**AUFGABE**.
Formatiere die Zeilen, beginnend mit der Zeile, die „f1: median 0.68, box“ enthält, und endend mit der Zeile, die „num-age-sum“ enthält, als nummerierte Liste ohne Leerzeilen.

**DATENSÄTZE**.
● ● ● ●

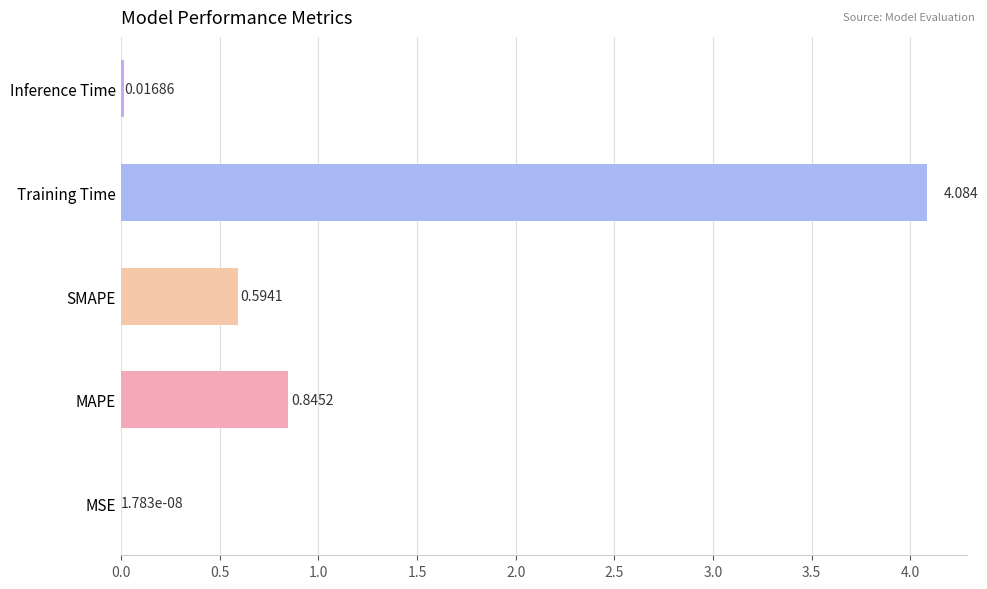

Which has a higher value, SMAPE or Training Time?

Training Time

● ● ● ●

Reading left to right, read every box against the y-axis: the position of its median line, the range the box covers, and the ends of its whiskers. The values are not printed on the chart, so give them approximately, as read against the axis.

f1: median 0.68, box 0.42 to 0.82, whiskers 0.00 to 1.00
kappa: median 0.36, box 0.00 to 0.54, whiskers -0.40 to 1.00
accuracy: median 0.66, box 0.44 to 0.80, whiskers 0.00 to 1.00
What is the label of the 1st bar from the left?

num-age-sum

● ● ● ●

**LÖSUNG**.
1. f1: median 0.68, box 0.42 to 0.82, whiskers 0.00 to 1.00
2. kappa: median 0.36, box 0.00 to 0.54, whiskers -0.40 to 1.00
3. accuracy: median 0.66, box 0.44 to 0.80, whiskers 0.00 to 1.00
4. What is the label of the 1st bar from the left?
5. num-age-sum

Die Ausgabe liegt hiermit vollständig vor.